This event was presented in collaboration with Conter magazine, the Department of HistoryDepartment of African American Studies, Department of Educational Policy Studies, and Department of Curriculum and Instruction at UW-Madison.

Lecture 3: Decolonizing the Canon
Sociology is a peculiar discipline in that its foundations lie in the work of “canonical” intellectuals, most prominently Marx, Weber and Durkheim. Du Bois presents a counter-point to the canon and a lightning rod for “decolonization” that is sweeping through US academia and beyond. It is possible to discern four academic responses to “decolonization”: restoration of the canon by insisting on the old foundations with concessionary additions at the periphery; rejection of the very idea of a canon as problematic; revolution in which an entirely new canon is born; reconstruction in which we rebuild the foundations through the introduction of a new candidate. The lecture undertakes such a reconstruction by putting Du Bois into dialogue with Marx, Weber and Durkheim and examines the radical consequences for our vision of social science.

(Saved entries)
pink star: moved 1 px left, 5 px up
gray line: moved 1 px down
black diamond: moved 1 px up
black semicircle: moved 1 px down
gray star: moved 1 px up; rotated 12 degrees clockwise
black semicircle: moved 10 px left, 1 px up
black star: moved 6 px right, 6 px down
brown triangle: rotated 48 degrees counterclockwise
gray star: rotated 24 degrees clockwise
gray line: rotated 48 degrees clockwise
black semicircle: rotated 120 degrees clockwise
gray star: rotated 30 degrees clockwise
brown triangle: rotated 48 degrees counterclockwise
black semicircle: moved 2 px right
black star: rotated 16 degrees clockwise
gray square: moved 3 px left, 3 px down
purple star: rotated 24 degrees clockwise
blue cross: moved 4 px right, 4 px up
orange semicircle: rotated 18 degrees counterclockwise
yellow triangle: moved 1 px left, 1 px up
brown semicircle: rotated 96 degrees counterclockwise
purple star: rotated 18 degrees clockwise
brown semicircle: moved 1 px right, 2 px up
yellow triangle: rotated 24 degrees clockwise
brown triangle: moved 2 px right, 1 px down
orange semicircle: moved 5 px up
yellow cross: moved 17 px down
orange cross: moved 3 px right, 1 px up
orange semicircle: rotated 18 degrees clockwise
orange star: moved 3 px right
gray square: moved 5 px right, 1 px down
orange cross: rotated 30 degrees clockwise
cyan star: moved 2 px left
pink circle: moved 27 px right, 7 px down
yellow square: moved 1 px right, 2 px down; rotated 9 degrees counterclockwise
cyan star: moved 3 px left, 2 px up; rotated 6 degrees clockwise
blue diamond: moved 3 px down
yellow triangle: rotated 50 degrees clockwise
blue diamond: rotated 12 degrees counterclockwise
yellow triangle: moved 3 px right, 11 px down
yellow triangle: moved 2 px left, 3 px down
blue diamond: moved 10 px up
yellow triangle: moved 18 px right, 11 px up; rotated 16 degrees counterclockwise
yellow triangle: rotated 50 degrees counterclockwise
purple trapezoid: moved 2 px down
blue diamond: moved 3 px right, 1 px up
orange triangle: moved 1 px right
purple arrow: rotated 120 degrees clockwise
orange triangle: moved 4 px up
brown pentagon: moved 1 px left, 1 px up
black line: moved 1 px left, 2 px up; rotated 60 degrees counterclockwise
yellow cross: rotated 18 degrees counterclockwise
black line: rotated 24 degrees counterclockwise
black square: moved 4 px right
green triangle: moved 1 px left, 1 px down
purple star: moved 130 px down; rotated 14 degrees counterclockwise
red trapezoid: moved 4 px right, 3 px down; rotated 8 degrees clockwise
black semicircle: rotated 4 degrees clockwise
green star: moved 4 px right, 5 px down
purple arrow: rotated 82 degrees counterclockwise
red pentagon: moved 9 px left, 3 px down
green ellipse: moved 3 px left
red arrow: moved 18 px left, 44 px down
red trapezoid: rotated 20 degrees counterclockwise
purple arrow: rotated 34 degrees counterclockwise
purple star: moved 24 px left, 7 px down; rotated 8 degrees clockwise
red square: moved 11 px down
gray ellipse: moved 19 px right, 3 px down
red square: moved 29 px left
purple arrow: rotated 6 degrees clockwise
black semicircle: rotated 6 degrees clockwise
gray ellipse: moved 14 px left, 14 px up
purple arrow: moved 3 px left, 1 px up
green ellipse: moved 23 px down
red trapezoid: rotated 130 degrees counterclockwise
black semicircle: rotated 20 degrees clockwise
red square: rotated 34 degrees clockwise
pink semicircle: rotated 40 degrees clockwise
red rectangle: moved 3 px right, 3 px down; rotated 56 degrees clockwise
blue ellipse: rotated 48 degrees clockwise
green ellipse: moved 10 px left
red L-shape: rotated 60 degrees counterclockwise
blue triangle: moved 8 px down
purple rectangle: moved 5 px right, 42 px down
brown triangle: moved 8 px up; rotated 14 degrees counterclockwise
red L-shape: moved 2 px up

> WORK INSTRUCTIONS:
**A)** Please copy the lecture description from "Lecture 3: Decolonizing" down to "of social science.", substituting "field" for "discipline".
**B)** In the lecture description, which intellectuals are named as the most prominent "canonical" figures in sociology's foundations?

> RESULTS OF THE EXERCISE:
**A)**
Lecture 3: Decolonizing the Canon
Sociology is a peculiar field in that its foundations lie in the work of “canonical” intellectuals, most prominently Marx, Weber and Durkheim. Du Bois presents a counter-point to the canon and a lightning rod for “decolonization” that is sweeping through US academia and beyond. It is possible to discern four academic responses to “decolonization”: restoration of the canon by insisting on the old foundations with concessionary additions at the periphery; rejection of the very idea of a canon as problematic; revolution in which an entirely new canon is born; reconstruction in which we rebuild the foundations through the introduction of a new candidate. The lecture undertakes such a reconstruction by putting Du Bois into dialogue with Marx, Weber and Durkheim and examines the radical consequences for our vision of social science.

**B)** Marx, Weber and Durkheim.